Archbishop Romero and Me
I barely met Archbishop Oscar Romero. As in the old Ben-Hur movies, where the heroes have a chance encounter with Jesus Christ in a melodramatic scene that has little to do with the plot of the movie, I brushed up against Monseñor in brief and transient episodes in my childhood. But someday, if God permits me, I will attest to generations who never saw him, that I did see him, even if I barely managed to do so.
Our coincidence in this “vale of tears” was a blink of an eye. When I was born in 1968, Monseñor had just over eleven years left of his pilgrimage through this earth. And when he became Archbishop of San Salvador, which was the first time he registered in my awareness, I only had year and a half left in the country. But he made a great impact, right from the start.
I vividly remember the first time I saw his picture, in black and white, in “El Diario De Hoy” (a Salvadoran paper) in 1977, when he was named Archbishop of San Salvador. I read the interview, and I followed his first dramatic steps on the radio, hearing his impressive Sunday homilies, along with the rest of the country. My grandmother who raised me would take me to cathedral for the most important dates in the liturgical calendar, such as Christmas, Easter, and the Feast of the Transfiguration to see the “Savior of the World” (Jesus, El Salvador’s patron).
It was in this context that witnessed his prophetic ministry in the culminating moments of his public ministry. It was in 1977 that they killed Father Rutilio Grande, and Father Alfonso Navarro a few months later. I remember going to the Cathedral on Holy Saturday one year and watching a Boy Scouts bonfire in Plaza Barrios in front of the church. I remember watching Romero and some of his priests in a procession around the inside of the cathedral, perfuming the temple with incense and sprinkling holy water while the congregation sang, “The Lord is risen/Risen is the Lord.” I remember seeing trucks full of soldiers around the square and thinking they were there to participate in the Mass, perhaps providing protection to the flock of the faithful.
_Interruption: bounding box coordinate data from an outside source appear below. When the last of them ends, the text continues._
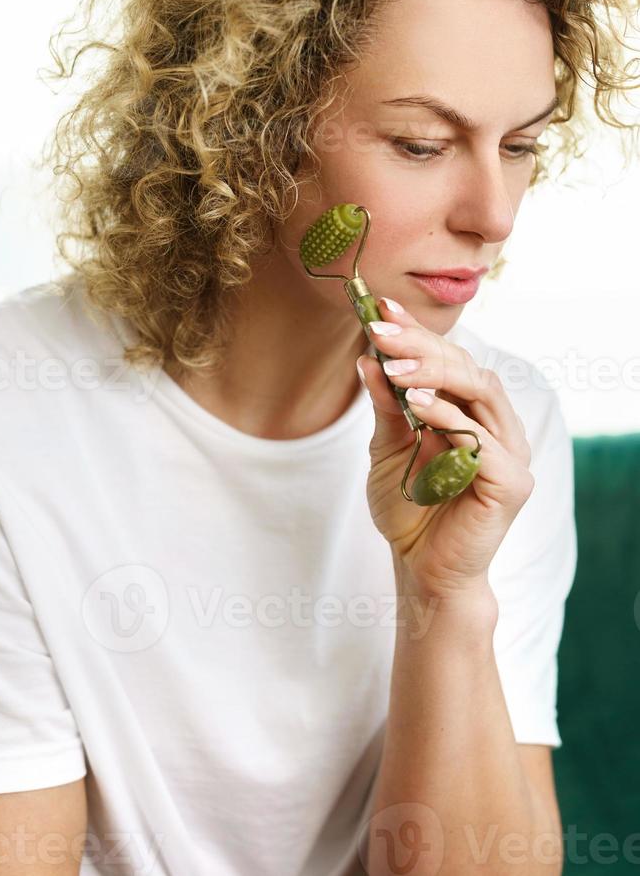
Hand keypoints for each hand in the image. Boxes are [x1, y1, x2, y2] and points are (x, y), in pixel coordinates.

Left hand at [356, 297, 534, 604]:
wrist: (421, 569)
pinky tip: (417, 405)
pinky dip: (450, 418)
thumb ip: (386, 407)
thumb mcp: (388, 448)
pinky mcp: (510, 482)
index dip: (419, 333)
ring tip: (392, 364)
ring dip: (434, 375)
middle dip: (422, 346)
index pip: (451, 361)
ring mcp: (510, 453)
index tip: (381, 308)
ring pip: (479, 395)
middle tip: (381, 330)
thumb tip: (367, 358)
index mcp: (474, 412)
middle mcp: (498, 425)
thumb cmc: (409, 508)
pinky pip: (481, 441)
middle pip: (467, 369)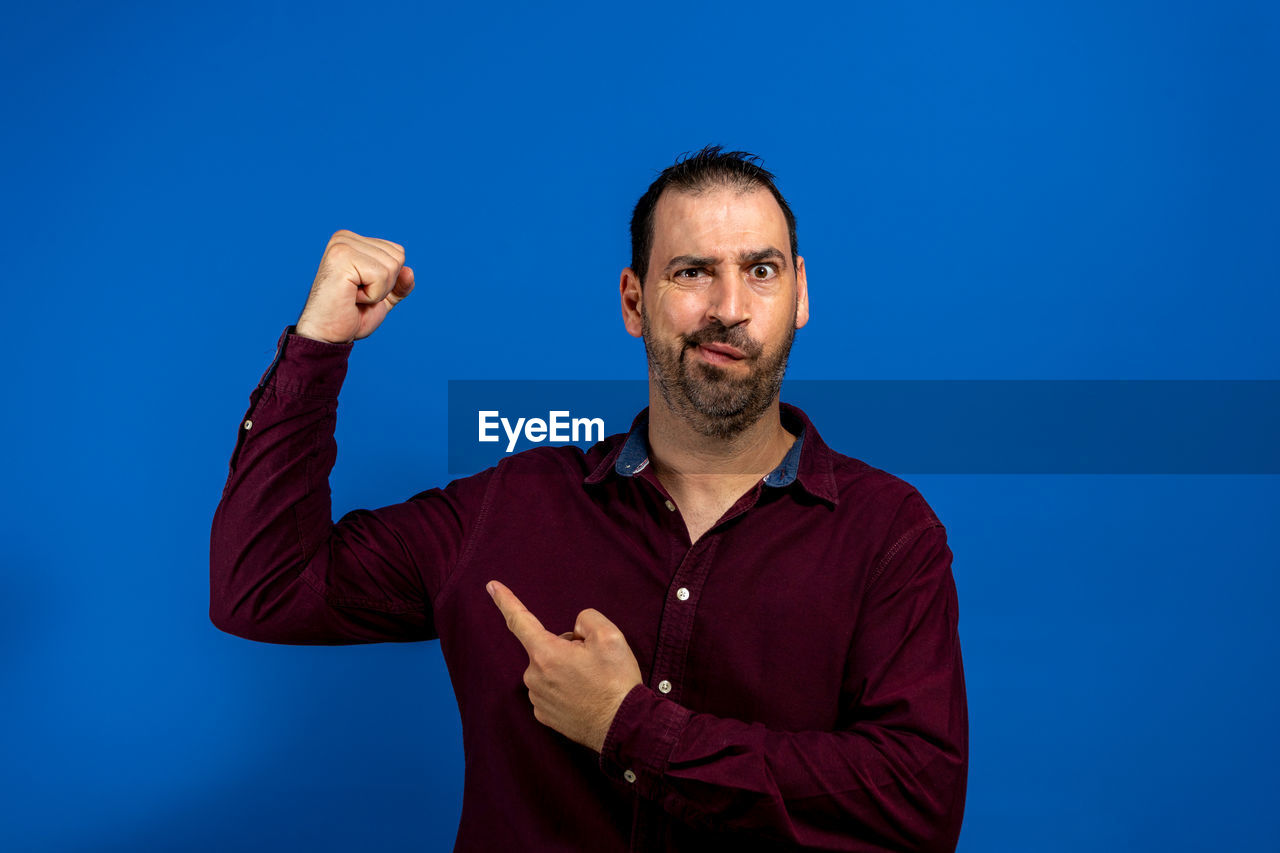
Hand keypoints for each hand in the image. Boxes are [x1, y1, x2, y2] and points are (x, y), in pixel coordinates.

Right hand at [294, 229, 414, 343]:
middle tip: (358, 296)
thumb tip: (409, 271)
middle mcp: (345, 238)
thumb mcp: (384, 298)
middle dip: (385, 286)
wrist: (327, 336)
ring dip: (378, 291)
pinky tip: (351, 298)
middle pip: (397, 257)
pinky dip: (372, 295)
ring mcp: (342, 245)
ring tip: (353, 297)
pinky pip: (380, 275)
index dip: (389, 280)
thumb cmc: (352, 316)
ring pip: (391, 266)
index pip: (397, 252)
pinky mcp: (341, 257)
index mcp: (353, 241)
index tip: (363, 290)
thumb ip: (400, 283)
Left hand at [487, 580, 642, 752]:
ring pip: (548, 669)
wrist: (624, 726)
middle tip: (593, 662)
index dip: (505, 600)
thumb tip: (575, 630)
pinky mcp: (543, 716)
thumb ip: (587, 619)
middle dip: (566, 648)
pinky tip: (583, 696)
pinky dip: (564, 688)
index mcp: (546, 653)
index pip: (519, 620)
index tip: (491, 586)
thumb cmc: (616, 682)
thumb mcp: (610, 636)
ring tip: (592, 682)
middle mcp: (534, 676)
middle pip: (546, 647)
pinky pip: (549, 690)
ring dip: (565, 669)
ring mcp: (537, 698)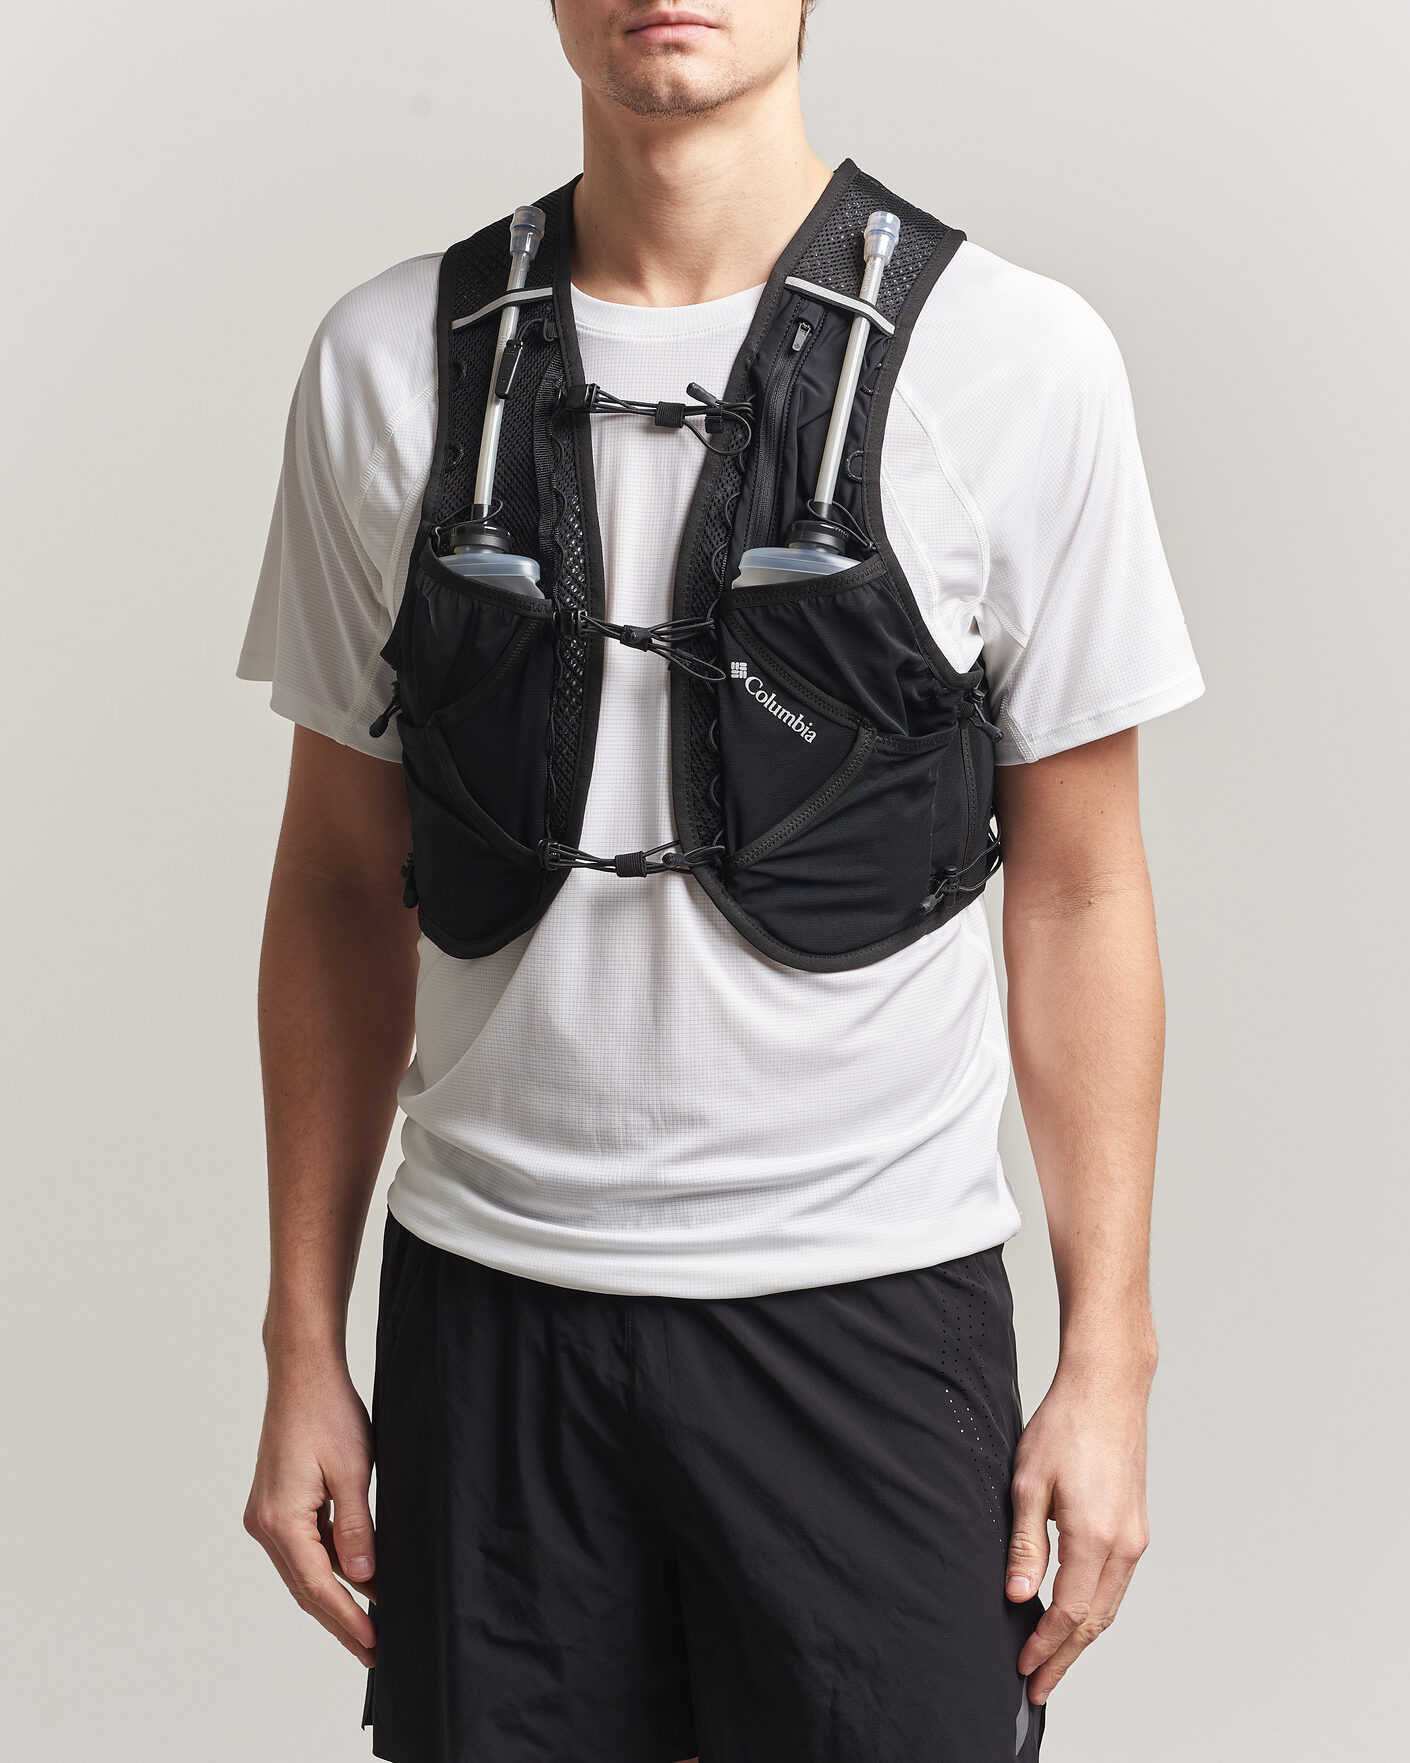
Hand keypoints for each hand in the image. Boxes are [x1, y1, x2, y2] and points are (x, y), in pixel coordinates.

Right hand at [243, 1352, 377, 1664]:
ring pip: (302, 1571)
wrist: (302, 1373)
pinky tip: (353, 1579)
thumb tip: (362, 1578)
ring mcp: (265, 1514)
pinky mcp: (274, 1504)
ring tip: (368, 1624)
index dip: (347, 1618)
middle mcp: (264, 1524)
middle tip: (373, 1650)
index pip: (318, 1586)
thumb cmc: (328, 1412)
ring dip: (333, 1597)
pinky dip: (326, 1568)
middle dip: (340, 1621)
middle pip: (305, 1588)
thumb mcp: (354, 1470)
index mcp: (280, 1520)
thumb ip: (357, 1527)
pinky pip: (302, 1548)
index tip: (373, 1643)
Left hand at [1005, 1351, 1152, 1704]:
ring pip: (1110, 1606)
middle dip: (1065, 1657)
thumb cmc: (1064, 1426)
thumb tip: (1017, 1595)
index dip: (1045, 1646)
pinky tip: (1076, 1615)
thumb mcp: (1028, 1483)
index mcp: (1094, 1538)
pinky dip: (1096, 1609)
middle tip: (1038, 1686)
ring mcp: (1136, 1537)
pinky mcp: (1138, 1526)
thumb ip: (1025, 1544)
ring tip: (1053, 1660)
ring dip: (1082, 1638)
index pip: (1068, 1613)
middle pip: (1094, 1621)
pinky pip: (1118, 1584)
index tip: (1023, 1669)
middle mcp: (1124, 1545)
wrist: (1107, 1389)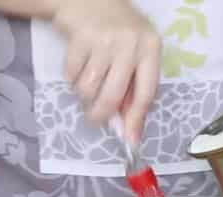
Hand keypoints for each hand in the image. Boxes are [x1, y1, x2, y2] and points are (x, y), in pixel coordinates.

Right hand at [52, 0, 160, 142]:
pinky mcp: (79, 38)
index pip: (146, 92)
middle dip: (101, 115)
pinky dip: (72, 78)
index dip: (137, 119)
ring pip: (88, 88)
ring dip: (84, 94)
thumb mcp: (136, 51)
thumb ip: (134, 84)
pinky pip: (71, 75)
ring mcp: (103, 40)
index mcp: (151, 48)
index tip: (130, 139)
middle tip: (95, 120)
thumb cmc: (118, 30)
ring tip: (88, 83)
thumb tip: (126, 125)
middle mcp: (130, 44)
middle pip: (112, 96)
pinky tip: (78, 65)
It never occurred to me in my nine years of age that their presence could be more sinister.
But my dearest and most sacrosanct memories of Archbishop Romero were more intimate encounters, although they were all passing moments. Three episodes take precedence over all others, and are etched in my memory forever.
Once Archbishop Romero entered, without advance notice, a Mass I attended with my grandmother in the now-disappeared Church of San Esteban (St. Stephen’s), in the district of the same name (this temple was consumed by fire in January 2013). Since the Mass had begun, he was announced by bullhorn from the back of the church, where as I remember, he was delivered by car.
He walked down the main aisle of the church, with a green chasuble and his bishop’s miter, blessing and greeting those present, and passing directly in front of me. For a moment, we saw eye-to-eye. Although it was over in a flash, it made a lasting impression because St. Stephen was the first martyr of Christianity. To me it was like a sign and a blessing to have lived this coincidence.
On another occasion, my grandmother and I had attended Mass at the Cathedral, and upon exiting the church we saw that Archbishop Romero was greeting people on the front steps, before Plaza Barrios. Taking advantage of a small opening in the crowds around him, at a moment when there was no one there, my grandmother came to him and knelt before him to kiss his ring. He crowned her with his pontifical blessing.
Being a little shy, I did not come too close, preferring to appreciate this beatific image from the sidelines. For me, my grandmother and Romero have been my spiritual parents, and this image figures for me like a family portrait.
The third meeting is the most intimate, but in some ways, the most ineffable and elusive one. We were again at the Cathedral, possibly the same Holy Saturday discussed before. I walked into a confessional. The details are blurry, a mystery that melts into the mysticism and spirituality of the moment to make that episode into something beyond history and time. Yet upon hearing that unmistakable voice, I was left with the undeniable certainty that Archbishop Romero was my confessor!
I remember being struck by the lack of formality of his questions, and the lack of austerity in his style of addressing me. Instead of reciting the repetitive phrases of a formal confession, he asked me what parish I was from, and other things that were not strictly part of an obligatory or customary examination of conscience. Although I was sure that it was him, I take a certain delight in being able to doubt if it really was—because it adds to the mystique of the moment, and to the supernatural persistence of his presence in our lives.
Archbishop Romero was a spiritual being whose presence in history cannot be accounted for with the sterile rules of science, or political science, or social theology. He was a spiritual force, like the shadow of God hovering over the land.
I do not want to pretend that these episodes were anything other than casual encounters: ephemeral and passing. It truly is very likely that Archbishop Romero did not notice me. Indeed, my goal in recounting them is to say that I noticed him. By a happy accident of history, I have brushed up against this historical figure, and the grace of bearing witness to his existence challenges me to also bear witness to his cause.